In the records below, find the line with "middle pip: (103, 99)", then copy each line exactly until you have copied the line with "pinky tip: (1096, 951)". Leave any picture out.

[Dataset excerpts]
-- Opening Marker --
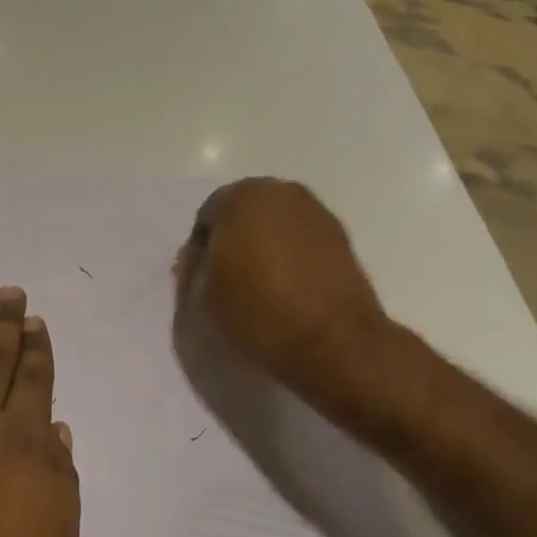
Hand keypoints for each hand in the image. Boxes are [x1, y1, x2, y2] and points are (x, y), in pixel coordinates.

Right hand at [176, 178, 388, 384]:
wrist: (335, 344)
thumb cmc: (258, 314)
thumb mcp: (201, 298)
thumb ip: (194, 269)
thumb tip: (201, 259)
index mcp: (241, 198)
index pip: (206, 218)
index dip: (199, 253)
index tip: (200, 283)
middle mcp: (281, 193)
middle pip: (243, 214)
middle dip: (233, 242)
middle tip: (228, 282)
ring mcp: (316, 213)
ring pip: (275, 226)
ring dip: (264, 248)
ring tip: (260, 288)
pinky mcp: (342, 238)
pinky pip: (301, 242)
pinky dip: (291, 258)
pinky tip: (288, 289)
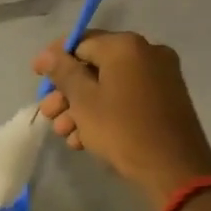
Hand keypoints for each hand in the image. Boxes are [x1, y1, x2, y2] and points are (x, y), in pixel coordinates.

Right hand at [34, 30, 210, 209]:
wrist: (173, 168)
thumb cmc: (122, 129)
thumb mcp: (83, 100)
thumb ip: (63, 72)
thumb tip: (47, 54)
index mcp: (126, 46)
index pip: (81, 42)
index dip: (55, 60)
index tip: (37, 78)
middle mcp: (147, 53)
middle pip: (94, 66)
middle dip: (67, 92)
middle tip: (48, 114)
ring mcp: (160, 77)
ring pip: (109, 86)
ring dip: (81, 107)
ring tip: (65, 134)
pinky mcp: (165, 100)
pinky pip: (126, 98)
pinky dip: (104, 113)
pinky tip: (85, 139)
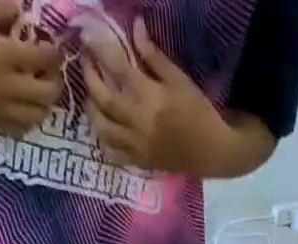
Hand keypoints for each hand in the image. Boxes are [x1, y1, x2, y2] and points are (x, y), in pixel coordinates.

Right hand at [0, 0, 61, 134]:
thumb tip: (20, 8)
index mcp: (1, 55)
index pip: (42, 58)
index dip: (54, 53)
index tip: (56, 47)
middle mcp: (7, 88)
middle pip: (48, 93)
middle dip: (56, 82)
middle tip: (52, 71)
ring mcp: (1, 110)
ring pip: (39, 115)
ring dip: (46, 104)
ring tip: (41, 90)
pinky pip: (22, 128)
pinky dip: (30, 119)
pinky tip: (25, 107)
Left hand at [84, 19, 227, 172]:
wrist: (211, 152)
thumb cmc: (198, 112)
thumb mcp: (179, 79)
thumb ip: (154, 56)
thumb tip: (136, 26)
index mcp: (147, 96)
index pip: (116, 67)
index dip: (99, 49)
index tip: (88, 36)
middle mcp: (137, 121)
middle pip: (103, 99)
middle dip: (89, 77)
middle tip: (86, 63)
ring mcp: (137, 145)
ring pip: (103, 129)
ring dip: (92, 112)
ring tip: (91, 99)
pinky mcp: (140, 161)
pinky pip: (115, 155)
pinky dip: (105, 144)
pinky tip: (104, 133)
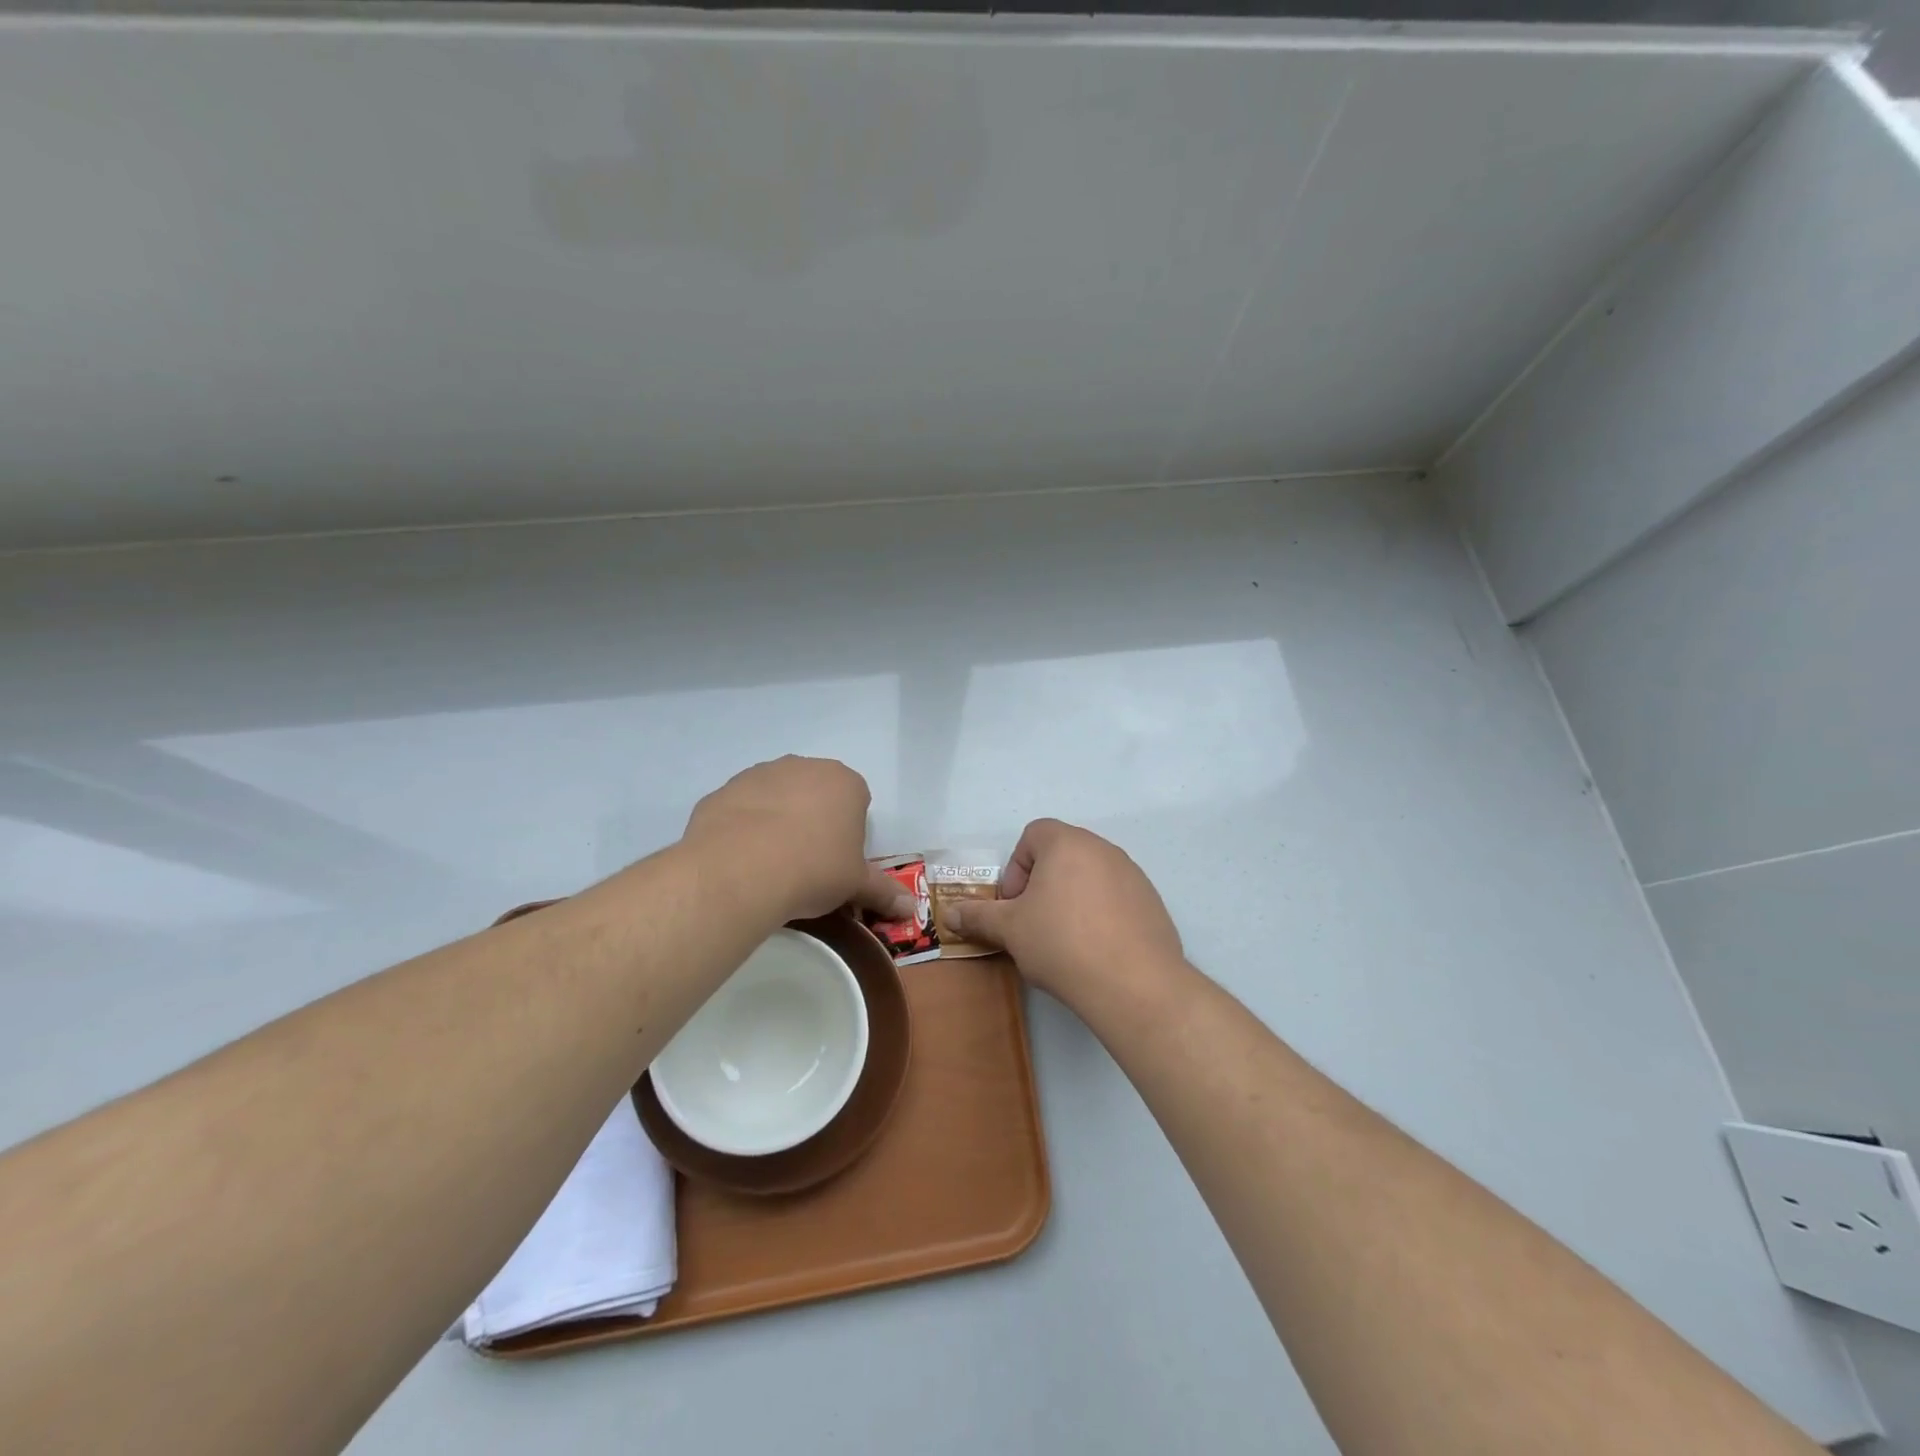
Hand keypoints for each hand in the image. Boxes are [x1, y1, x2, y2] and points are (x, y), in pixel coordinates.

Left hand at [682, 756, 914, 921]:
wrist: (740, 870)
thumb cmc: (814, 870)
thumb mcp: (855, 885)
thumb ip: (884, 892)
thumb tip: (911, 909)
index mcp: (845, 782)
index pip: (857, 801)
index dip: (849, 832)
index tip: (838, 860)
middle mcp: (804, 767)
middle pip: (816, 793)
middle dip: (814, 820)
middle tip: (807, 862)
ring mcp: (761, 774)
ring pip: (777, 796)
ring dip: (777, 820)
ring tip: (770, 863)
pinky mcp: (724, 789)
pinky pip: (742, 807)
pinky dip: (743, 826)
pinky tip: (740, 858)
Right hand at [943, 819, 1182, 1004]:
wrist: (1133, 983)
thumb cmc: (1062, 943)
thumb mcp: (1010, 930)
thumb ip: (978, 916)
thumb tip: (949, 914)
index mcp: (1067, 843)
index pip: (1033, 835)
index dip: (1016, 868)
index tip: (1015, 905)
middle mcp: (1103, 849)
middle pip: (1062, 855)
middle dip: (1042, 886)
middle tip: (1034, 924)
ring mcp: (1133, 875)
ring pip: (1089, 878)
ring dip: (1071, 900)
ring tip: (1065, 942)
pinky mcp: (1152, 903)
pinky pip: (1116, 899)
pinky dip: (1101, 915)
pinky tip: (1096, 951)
-- Closing Marker --
-- Opening Marker --
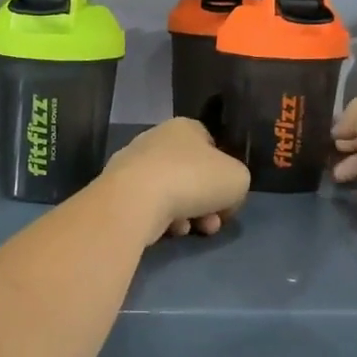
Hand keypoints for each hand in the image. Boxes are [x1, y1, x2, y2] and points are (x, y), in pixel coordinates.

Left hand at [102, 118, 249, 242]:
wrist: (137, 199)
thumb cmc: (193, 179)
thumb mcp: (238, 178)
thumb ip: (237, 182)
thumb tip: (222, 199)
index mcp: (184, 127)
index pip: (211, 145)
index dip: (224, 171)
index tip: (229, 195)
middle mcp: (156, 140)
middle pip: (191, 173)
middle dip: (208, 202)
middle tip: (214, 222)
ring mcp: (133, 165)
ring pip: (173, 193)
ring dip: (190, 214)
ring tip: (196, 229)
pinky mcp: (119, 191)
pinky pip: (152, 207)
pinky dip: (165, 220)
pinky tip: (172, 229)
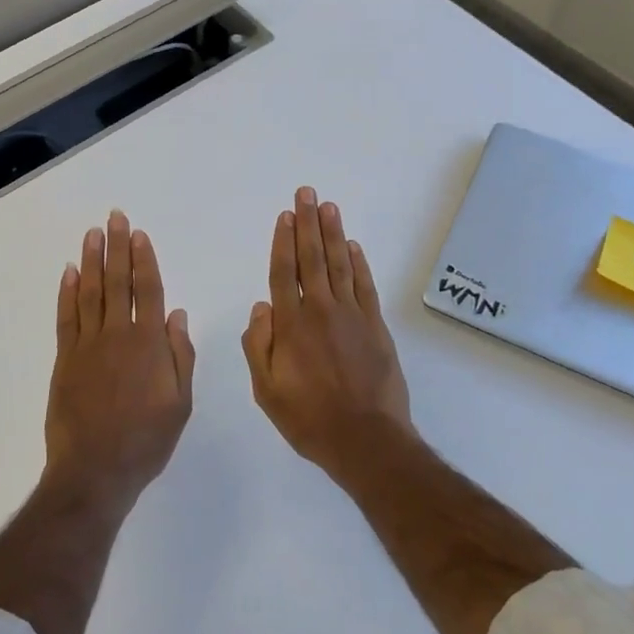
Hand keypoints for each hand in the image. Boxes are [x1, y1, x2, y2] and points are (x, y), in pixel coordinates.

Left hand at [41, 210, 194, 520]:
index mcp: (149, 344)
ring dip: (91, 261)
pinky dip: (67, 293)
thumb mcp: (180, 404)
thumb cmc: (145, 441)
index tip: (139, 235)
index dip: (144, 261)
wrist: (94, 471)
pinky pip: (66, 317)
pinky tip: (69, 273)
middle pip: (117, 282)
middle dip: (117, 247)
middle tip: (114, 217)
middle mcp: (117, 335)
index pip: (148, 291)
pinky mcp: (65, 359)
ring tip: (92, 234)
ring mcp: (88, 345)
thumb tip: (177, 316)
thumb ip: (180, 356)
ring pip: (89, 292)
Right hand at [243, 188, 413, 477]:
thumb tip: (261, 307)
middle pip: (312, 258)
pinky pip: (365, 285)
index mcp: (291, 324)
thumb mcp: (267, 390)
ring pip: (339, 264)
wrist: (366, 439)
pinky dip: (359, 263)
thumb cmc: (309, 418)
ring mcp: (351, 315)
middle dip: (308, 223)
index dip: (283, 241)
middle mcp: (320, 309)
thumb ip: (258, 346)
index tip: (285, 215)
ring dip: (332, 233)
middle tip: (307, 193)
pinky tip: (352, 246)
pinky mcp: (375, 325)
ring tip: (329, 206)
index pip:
-- Closing Marker --
Task result:
middle pip: (103, 99)
middle dip: (89, 77)
middle tip: (86, 63)
ring mcp: (137, 145)
ring pip: (103, 129)
ring dip: (92, 112)
ring tip: (91, 99)
pinky mcp: (140, 161)
pinky pip: (115, 155)
pinky dip: (105, 144)
pinky tip: (104, 133)
Hand keypoints for each hand in the image. Boxes are [x1, y1, x2, y2] and points are (x, y), in pixel coordinates.

Left hand at [682, 756, 914, 921]:
wrist: (740, 870)
thumb cmc: (814, 870)
thumb mcp: (855, 885)
thumb ip: (884, 892)
thumb tip: (911, 909)
index mcp: (845, 782)
index pip: (857, 801)
index dip: (849, 832)
index tip: (838, 860)
middle mcp: (804, 767)
middle pip: (816, 793)
middle dip: (814, 820)
middle tip: (807, 862)
ring mcp: (761, 774)
ring pip: (777, 796)
ring dip: (777, 820)
ring tip: (770, 863)
pinky mcp: (724, 789)
pinky pip: (742, 807)
pinky dip: (743, 826)
pinky tip: (740, 858)
Right hand at [943, 819, 1182, 1004]:
wrist: (1133, 983)
thumb cmc: (1062, 943)
thumb mcp: (1010, 930)
thumb ip: (978, 916)
thumb tip: (949, 914)
index mcp: (1067, 843)
index pip: (1033, 835)
index dip: (1016, 868)
index tip: (1015, 905)
middle mcp: (1103, 849)
middle pip: (1062, 855)
middle dip: (1042, 886)
middle tip: (1034, 924)
ring mcp: (1133, 875)
ring pip: (1089, 878)
ring dip: (1071, 900)
ring tip: (1065, 942)
pinky mcp: (1152, 903)
pinky pip: (1116, 899)
pinky dip: (1101, 915)
pinky tip: (1096, 951)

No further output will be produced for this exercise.